Era andato con la moglie Anita a Lecco ad inaugurare la locale Camera del Lavoro e un infarto improvviso, il 3 novembre del 1957, colse Giuseppe Di Vittorio durante il comizio. Dal 1945 era segretario della CGIL, si potrebbe dire un altro morto sul lavoro come ce ne sono purtroppo ancora tanti. La biografia personale di Di Vittorio è straordinaria: è il bracciante povero e autodidatta che guiderà il sindacato più importante d’Italia. La nostra generazione non ha avuto la possibilità di conoscerlo in vita ma a noi sono giunti gli echi del suo spessore politico e umano. Una forte capacità di immedesimarsi con il popolo che rappresentava e una sintonia che veniva ricambiata. Impressionante e indimenticabile fu a quel tempo il viaggio in treno che da Lecco ricondusse la sua salma a Roma, ad ogni stazione incontrò migliaia di persone che confluivano per dare l’estremo saluto al loro dirigente.
Giuseppe Di Vittorio è stato un grandissimo sindacalista, innovativo nelle idee ma coerente e profondo, capace di precedere gli avvenimenti interpretando i cambiamenti.
Dopo la sua morte molto si è scritto su di lui sulle sue origini contadine sul suo amore per lo studio e la conoscenza. La Rai nel 2009 ha trasmesso la fiction “Pane e Libertà” che racconta la sua vita con la regia di Alberto Negrin, mentre la figura del sindacalista è stata interpretata da Pierfrancesco Favino. Il titolo della fiction è un’ottima sintesi di quello che è stata la sua azione. Mi piace ricordare uno dei tanti aneddoti che ricordano lo spessore culturale del sindacalista.
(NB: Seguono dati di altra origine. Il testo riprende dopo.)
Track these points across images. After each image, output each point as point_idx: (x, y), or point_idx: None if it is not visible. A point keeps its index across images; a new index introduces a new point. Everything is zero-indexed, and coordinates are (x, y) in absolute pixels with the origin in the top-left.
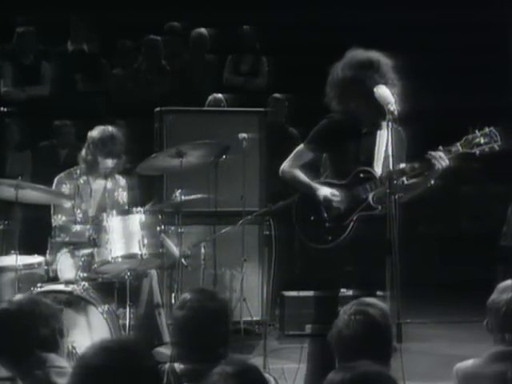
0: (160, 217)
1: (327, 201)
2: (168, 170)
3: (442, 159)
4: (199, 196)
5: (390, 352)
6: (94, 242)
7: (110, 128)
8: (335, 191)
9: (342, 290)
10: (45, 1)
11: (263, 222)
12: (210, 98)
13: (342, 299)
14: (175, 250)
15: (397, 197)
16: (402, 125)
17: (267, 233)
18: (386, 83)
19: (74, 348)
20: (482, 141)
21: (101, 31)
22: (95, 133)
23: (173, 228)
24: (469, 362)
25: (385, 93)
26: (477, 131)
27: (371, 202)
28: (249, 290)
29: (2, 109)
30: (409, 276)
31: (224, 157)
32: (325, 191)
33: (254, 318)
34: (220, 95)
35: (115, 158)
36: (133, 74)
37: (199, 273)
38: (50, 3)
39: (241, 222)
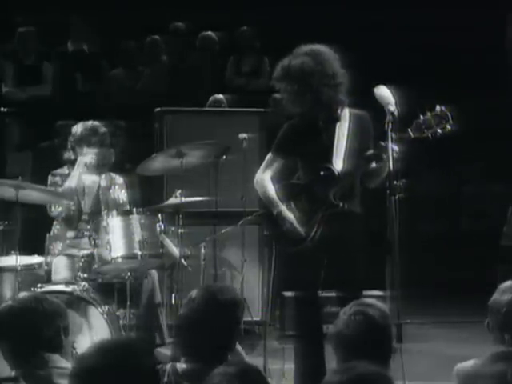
0: (160, 217)
1: (281, 220)
2: (168, 171)
3: (393, 151)
4: (200, 199)
5: (389, 352)
6: (94, 243)
7: (90, 122)
8: (291, 217)
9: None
10: (45, 1)
11: (263, 223)
12: (211, 98)
13: (326, 300)
14: (175, 251)
15: (397, 197)
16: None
17: (267, 233)
18: (321, 72)
19: (74, 349)
20: (433, 122)
21: (101, 31)
22: (75, 128)
23: (173, 228)
24: (469, 362)
25: (385, 93)
26: (428, 113)
27: (332, 199)
28: (249, 291)
29: (2, 109)
30: (409, 276)
31: (224, 157)
32: (280, 210)
33: (254, 319)
34: (221, 96)
35: (96, 147)
36: (133, 73)
37: (199, 273)
38: (51, 3)
39: (241, 222)
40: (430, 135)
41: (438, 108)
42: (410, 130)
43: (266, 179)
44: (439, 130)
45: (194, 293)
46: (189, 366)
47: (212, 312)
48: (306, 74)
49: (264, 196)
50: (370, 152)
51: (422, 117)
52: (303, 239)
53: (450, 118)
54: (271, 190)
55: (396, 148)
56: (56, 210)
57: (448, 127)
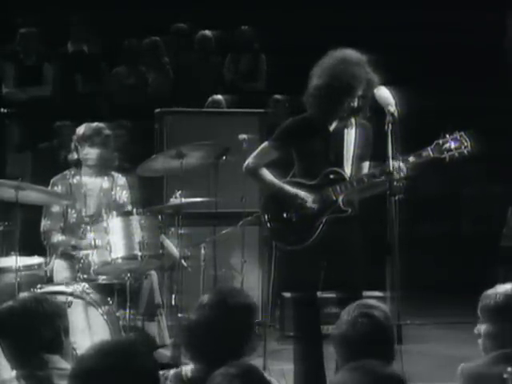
0: (160, 218)
1: (300, 201)
2: (168, 171)
3: (400, 170)
4: (200, 200)
5: (392, 353)
6: (94, 243)
7: (95, 123)
8: (300, 191)
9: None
10: (46, 1)
11: (263, 222)
12: (210, 99)
13: (325, 301)
14: (175, 251)
15: (397, 198)
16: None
17: (267, 232)
18: (368, 83)
19: (74, 349)
20: (453, 146)
21: (101, 32)
22: (79, 129)
23: (173, 229)
24: (473, 363)
25: (385, 94)
26: (447, 136)
27: (341, 204)
28: (249, 291)
29: (2, 110)
30: (408, 277)
31: (224, 158)
32: (298, 191)
33: None
34: (219, 96)
35: (99, 148)
36: (136, 71)
37: (199, 274)
38: (51, 3)
39: (241, 222)
40: (447, 157)
41: (457, 133)
42: (429, 149)
43: (262, 168)
44: (456, 154)
45: (205, 298)
46: (195, 374)
47: (222, 317)
48: (356, 82)
49: (261, 180)
50: (374, 172)
51: (442, 139)
52: (303, 239)
53: (469, 143)
54: (269, 175)
55: (404, 169)
56: (44, 224)
57: (465, 152)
Di Vittorio insegnò ai braccianti di Puglia, e del mondo, a non togliersi più il cappello, e cioè a non subire più la sudditanza psicologica del padronato. Sudditanza che purtroppo oggi pare essere ancora più presente a fronte di un divario tra ricchi e poveri che continua ad allargarsi. Sudditanza che ci fa credere in parole malate contrarie agli interessi del mondo del lavoro. Non togliersi il cappello quindi nel senso di avere un punto di vista autonomo, avere il coraggio di manifestarlo.
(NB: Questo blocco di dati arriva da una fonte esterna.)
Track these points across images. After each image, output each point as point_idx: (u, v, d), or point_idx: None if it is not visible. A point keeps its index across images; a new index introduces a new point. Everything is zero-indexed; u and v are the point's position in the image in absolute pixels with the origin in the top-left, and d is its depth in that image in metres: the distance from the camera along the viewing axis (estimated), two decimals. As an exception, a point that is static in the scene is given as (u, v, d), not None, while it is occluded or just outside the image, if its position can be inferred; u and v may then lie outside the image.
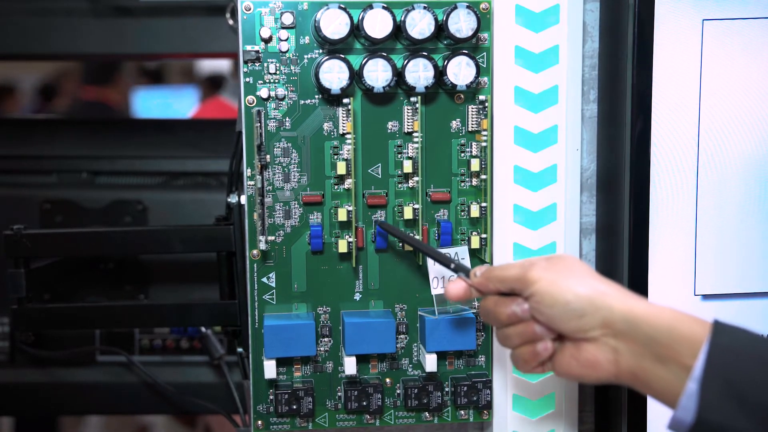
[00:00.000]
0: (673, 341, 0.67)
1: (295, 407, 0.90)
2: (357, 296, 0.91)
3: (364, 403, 0.91)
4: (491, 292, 0.78)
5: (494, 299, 0.77)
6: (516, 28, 0.89)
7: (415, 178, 0.89)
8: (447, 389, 0.93)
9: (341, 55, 0.86)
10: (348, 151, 0.87)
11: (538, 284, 0.73)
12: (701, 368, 0.65)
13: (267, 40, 0.87)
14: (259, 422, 0.92)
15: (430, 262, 0.89)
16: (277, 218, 0.89)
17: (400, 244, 0.90)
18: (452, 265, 0.82)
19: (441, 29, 0.86)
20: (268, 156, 0.88)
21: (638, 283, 0.90)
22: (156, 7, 1.36)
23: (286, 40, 0.87)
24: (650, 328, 0.68)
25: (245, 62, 0.87)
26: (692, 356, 0.66)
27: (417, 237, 0.89)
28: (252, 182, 0.87)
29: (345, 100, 0.86)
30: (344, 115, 0.87)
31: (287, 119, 0.88)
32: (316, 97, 0.88)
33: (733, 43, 0.89)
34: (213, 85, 4.26)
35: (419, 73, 0.86)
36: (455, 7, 0.85)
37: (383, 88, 0.86)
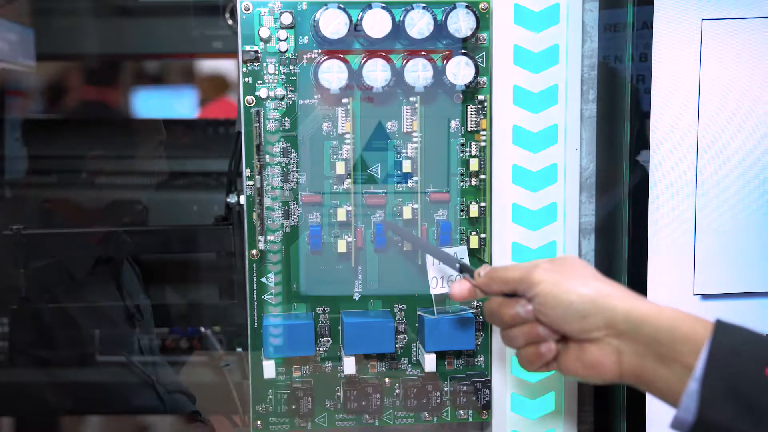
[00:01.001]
0: (674, 341, 0.67)
1: (294, 407, 0.90)
2: (356, 296, 0.91)
3: (363, 403, 0.91)
4: (494, 292, 0.78)
5: (498, 300, 0.77)
6: (515, 27, 0.89)
7: (414, 178, 0.89)
8: (446, 389, 0.93)
9: (340, 55, 0.86)
10: (347, 151, 0.87)
11: (541, 285, 0.73)
12: (702, 368, 0.65)
13: (266, 40, 0.87)
14: (259, 422, 0.92)
15: (429, 261, 0.89)
16: (277, 218, 0.89)
17: (400, 243, 0.90)
18: (457, 266, 0.82)
19: (440, 29, 0.86)
20: (267, 156, 0.88)
21: (637, 283, 0.90)
22: (156, 7, 1.36)
23: (285, 39, 0.87)
24: (652, 329, 0.68)
25: (244, 62, 0.87)
26: (693, 356, 0.66)
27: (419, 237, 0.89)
28: (251, 182, 0.87)
29: (344, 100, 0.86)
30: (343, 115, 0.87)
31: (286, 119, 0.88)
32: (315, 96, 0.88)
33: (732, 43, 0.89)
34: (216, 85, 4.26)
35: (418, 72, 0.86)
36: (454, 7, 0.85)
37: (382, 87, 0.86)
Tra le sue tante frasi celebri arrivate fino a noi ne voglio proporre una di impressionante attualità, si domandava Di Vittorio negli anni ’50:
“È giusto che in Italia, mentre i grandi monopoli continuano a moltiplicare i loro profitti e le loro ricchezze, ai lavoratori non rimangano che le briciole? È giusto che il salario dei lavoratori sia al di sotto dei bisogni vitali dei lavoratori stessi e delle loro famiglie, delle loro creature? È giusto questo? Di questo dobbiamo parlare, perché questo è il compito del sindacato.”
Credo che in un periodo come il nostro dove si è poveri anche se si lavora e si ha una pensione povera dopo aver lavorato una vita questa frase vada gridata ancora con forza, Senza toglierci il cappello e con l’orgoglio di sapere di avere avuto questi dirigenti e di stare dalla parte giusta della storia.